Фишер взял сигарету «Мальборо» и — о, чудо! — протянул Моне свою пачку, она вытащила сигарету, Фишер дал ей прикурить. Она глубоко затянулась и выпустила дым под потолок.

— Это, наверное, означает, что у нее больше никого нет, — сказала она.

— Ты имеешь в виду каких-то наследников?

— Совершенно верно. Сын Хельги Кайзер умер, а с ее внуками она не поддерживала никаких контактов. Я так предполагаю. Иначе она бы оставила какое-нибудь распоряжение. Хоть что-нибудь. Вы тут ничего не находили письменного, где были бы указаны имена… подожди, сейчас скажу… — она заглянула в одно из писем: Ида, Фердинанд, Ханнес или Сузанна Шталлер?

— Нет. Это что, ее внуки?

— Ида и Ханнес Шталлер — внучка и внук. Фердинанд был внуком, но умер в детстве. Так написано в этом письме. Их отец, Франк, был сыном Хельги, и он тоже умер. Их мать, то есть невестку Хельги Кайзер, зовут Сузанна. Понял?

— Да. Ну и что?

— В числе вещей, оставшихся после сына Хельги Кайзер, должно находиться одно письмо. И это письмо мы обязаны заполучить, потому что в нем идет речь о каком-то происшествии. Что-то там случилось. Понимаешь, слова «Тогда ты был(а)…» адресованы тому, кто «тогда» присутствовал при этом. Я предполагаю, что речь идет о Плессене.

— Однако Клеменс говорит…

— Я знаю, что говорит Клеменс. Я ведь тоже не утверждаю, что преступник — не серийный убийца, а у серийных убийц не бывает обычных мотивов, таких как ревность, месть или жадность, они функционируют совсем по-другому. Все это я знаю. Но Клеменс говорил также, что серийные преступники иногда оставляют целые послания, чтобы, так сказать, узаконить для самих себя свою жажду убийства.

— Значит, все эти послания — этакое шоу?

— И да, и нет. Да — потому что для преступника важным является сам факт его деяний. Нет — потому что он для этого… Я имею в виду, что шоу вряд ли требует таких больших усилий. Значит, у него есть мотив, который выходит за рамки обычного серийного преступления.
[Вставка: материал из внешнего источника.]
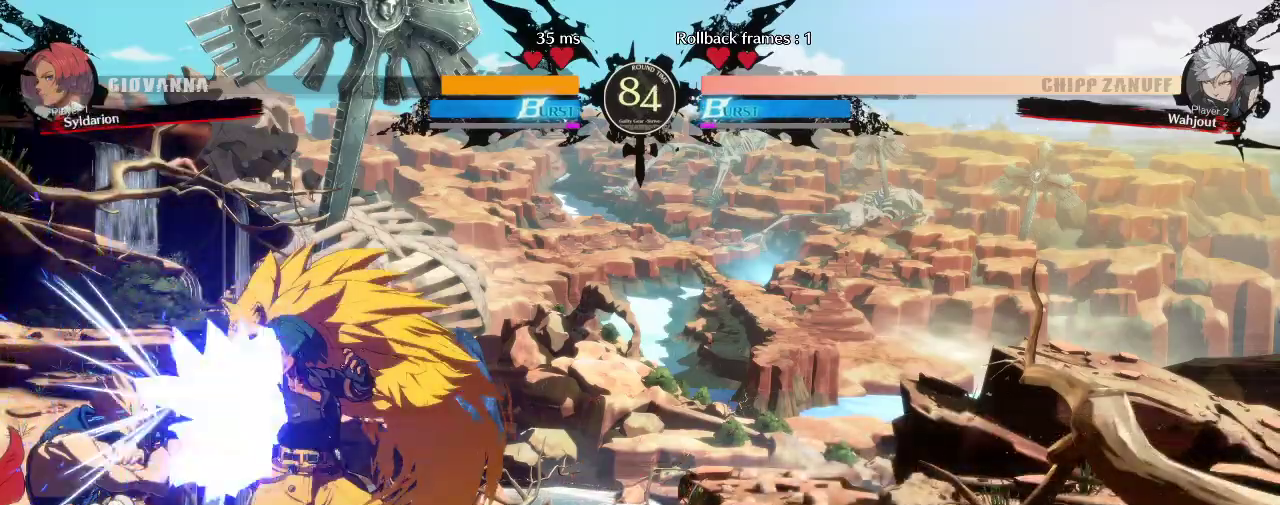
{"buttons": [], "left_stick": "right", "events": [[117, "left_stick", "down"], [250, "left_stick", "right"]]}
Настоящий мотив, не предлог. Я бы так сказала.

— Но…

— А решение загадки может находиться в письме, которое Хельга Кайзер когда-то написала своему сыну и на которое он ответил. К сожалению, по его ответу ничего невозможно понять. Значит, нам нужно найти это письмо. Письмо Хельги Кайзер своему сыну.

— Понимаю.

— Это значит, что мы должны найти эту женщину и ее детей.
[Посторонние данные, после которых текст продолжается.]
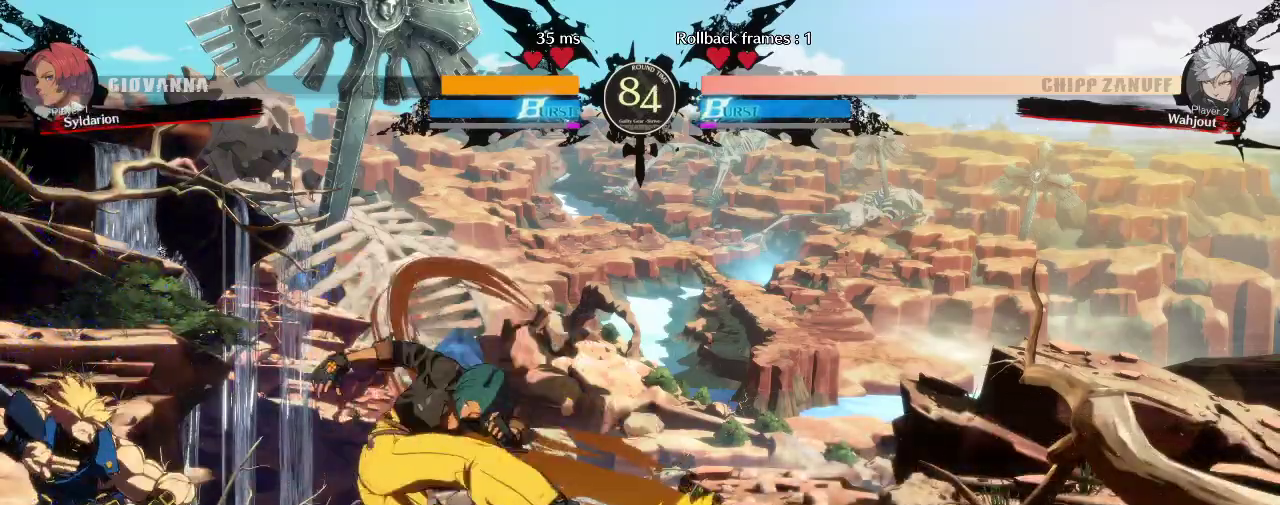
{"buttons": [], "left_stick": "right", "events": []}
Мона замолчала. Она припомнила свою догадку, и сейчас ей казалось вполне вероятным, что преступник мог быть родственником своей последней жертвы. Может быть, один из внуков? Особо заботливой бабушкой, судя по всему, Хельга Кайзер не была. По словам Фишера, не было никаких доказательств того, что она после смерти сына поддерживала контакты с его женой и детьми. Никаких полученных ею писем, ничего. Придется проверить ее телефонные звонки за последние месяцы, но Мона не верила, что это что-то даст.

Почему она была такой? Такой холодной и неприступной по отношению к своей семье? Или стала такой, как только умер сын?

Мона встала и тщательно собрала письма. Фишер тоже поднялся и провел рукой по своим коротко стриженым волосам. У него был не совсем уверенный вид, когда он спросил:

— И что теперь?

Мона, не сдерживаясь, зевнула, затем сказала:

— Надо возвращаться, и чем быстрее, тем лучше. Пусть нас кто-нибудь отвезет на аэродром, а там мы воспользуемся вертолетом.

— А Мартин?

— Говорят, Мартин нетранспортабелен. Он пока останется здесь. Мы по дороге заедем в клинику, чтобы узнать, как он себя чувствует. Я сообщу его жене.

— О’кей.

— Ты организуешь вертолет?

— Да.

Фишер исчез в гостиной, и вскоре она услышала, как он говорит по телефону.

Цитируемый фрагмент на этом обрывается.